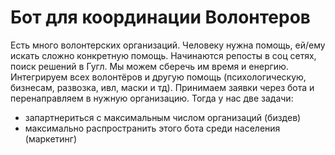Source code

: # Бот для координации Волонтеров

Есть много волонтерских организаций. Человеку нужна помощь, ей/ему искать сложно конкретную помощь. Начинаются репосты в соц сетях, поиск решений в Гугл. Мы можем сберечь им время и енергию. Интегрируем всех волонтёров и другую помощь \(психологическую, бизнесам, развозка, ивл, маски и тд\). Принимаем заявки через бота и перенаправляем в нужную организацию. Тогда у нас две задачи:

* запартнериться с максимальным числом организаций \(биздев\)
* максимально распространить этого бота среди населения \(маркетинг\)


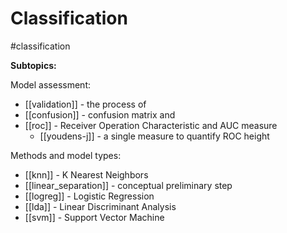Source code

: # Classification

#classification

**Subtopics:**

Model assessment:
* [[validation]] - the process of
* [[confusion]] - confusion matrix and 
* [[roc]] - Receiver Operation Characteristic and AUC measure
    * [[youdens-j]] - a single measure to quantify ROC height

Methods and model types:
* [[knn]] - K Nearest Neighbors
* [[linear_separation]] - conceptual preliminary step
* [[logreg]] - Logistic Regression
* [[lda]] - Linear Discriminant Analysis
* [[svm]] - Support Vector Machine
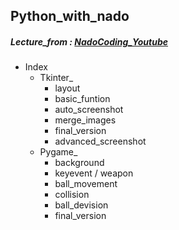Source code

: ## Python_with_nado
##### Lecture_from : [NadoCoding_Youtube](https://www.youtube.com/channel/UC7iAOLiALt2rtMVAWWl4pnw/featured)

* Index
    * Tkinter_
         * layout
         * basic_funtion
         * auto_screenshot
         * merge_images
         * final_version
         * advanced_screenshot
    * Pygame_
         * background
         * keyevent / weapon
         * ball_movement
         * collision
         * ball_devision
         * final_version
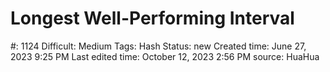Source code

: # Longest Well-Performing Interval

#: 1124
Difficult: Medium
Tags: Hash
Status: new
Created time: June 27, 2023 9:25 PM
Last edited time: October 12, 2023 2:56 PM
source: HuaHua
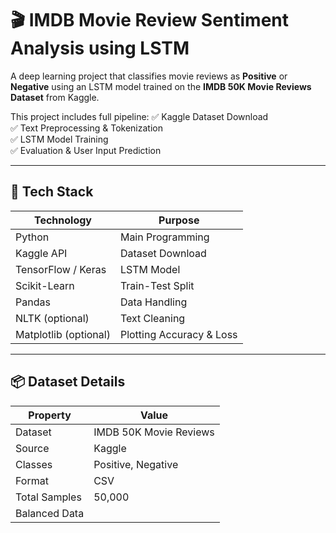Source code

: # 🎬 IMDB Movie Review Sentiment Analysis using LSTM

A deep learning project that classifies movie reviews as **Positive** or **Negative** using an LSTM model trained on the **IMDB 50K Movie Reviews Dataset** from Kaggle.

This project includes full pipeline:
✅ Kaggle Dataset Download  
✅ Text Preprocessing & Tokenization  
✅ LSTM Model Training  
✅ Evaluation & User Input Prediction  

---

## 🚀 Tech Stack

| Technology | Purpose |
|-----------|---------|
| Python | Main Programming |
| Kaggle API | Dataset Download |
| TensorFlow / Keras | LSTM Model |
| Scikit-Learn | Train-Test Split |
| Pandas | Data Handling |
| NLTK (optional) | Text Cleaning |
| Matplotlib (optional) | Plotting Accuracy & Loss |

---

## 📦 Dataset Details

| Property | Value |
|---------|------|
| Dataset | IMDB 50K Movie Reviews |
| Source | Kaggle |
| Classes | Positive, Negative |
| Format | CSV |
| Total Samples | 50,000 |
| Balanced Data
——
§ **Your instructions**
Write out the listing starting at the line that contains "для координации Волонтеров" and ending after the line that contains "## 🚀 Tech Stack", leaving out the pictures.

§ **Result of the task**
: # Бот для координации Волонтеров

Есть много волонтерских организаций. Человеку нужна помощь, ей/ему искать сложно конкретную помощь. Начинаются репосты в соц сетях, поиск решений в Гугл. Мы можем сберечь им время и енергию. Интегрируем всех волонтёров и другую помощь \(психологическую, бизнесам, развозка, ивл, маски и тд\). Принимаем заявки через бота и перенаправляем в нужную организацию. Тогда у нас две задачи:

* запартнериться с максимальным числом организаций \(биздев\)
* максимально распространить этого бота среди населения \(маркетинг\)


Source code

: # Classification

#classification

**Subtopics:**

Model assessment:
* [[validation]] - the process of
* [[confusion]] - confusion matrix and 
* [[roc]] - Receiver Operation Characteristic and AUC measure
    * [[youdens-j]] - a single measure to quantify ROC height

Methods and model types:
* [[knn]] - K Nearest Neighbors
* [[linear_separation]] - conceptual preliminary step
* [[logreg]] - Logistic Regression
* [[lda]] - Linear Discriminant Analysis
* [[svm]] - Support Vector Machine
Source code

: ## Python_with_nado
##### Lecture_from : [NadoCoding_Youtube](https://www.youtube.com/channel/UC7iAOLiALt2rtMVAWWl4pnw/featured)

* Index
    * Tkinter_
         * layout
         * basic_funtion
         * auto_screenshot
         * merge_images
         * final_version
         * advanced_screenshot
    * Pygame_
         * background
         * keyevent / weapon
         * ball_movement
         * collision
         * ball_devision
         * final_version
Source code

: # Longest Well-Performing Interval

#: 1124
Difficult: Medium
Tags: Hash
Status: new
Created time: June 27, 2023 9:25 PM
Last edited time: October 12, 2023 2:56 PM
source: HuaHua
Source code

: # 🎬 IMDB Movie Review Sentiment Analysis using LSTM

A deep learning project that classifies movie reviews as **Positive** or **Negative** using an LSTM model trained on the **IMDB 50K Movie Reviews Dataset** from Kaggle.

This project includes full pipeline:
✅ Kaggle Dataset Download  
✅ Text Preprocessing & Tokenization  
✅ LSTM Model Training  
✅ Evaluation & User Input Prediction  

---

## 🚀 Tech Stack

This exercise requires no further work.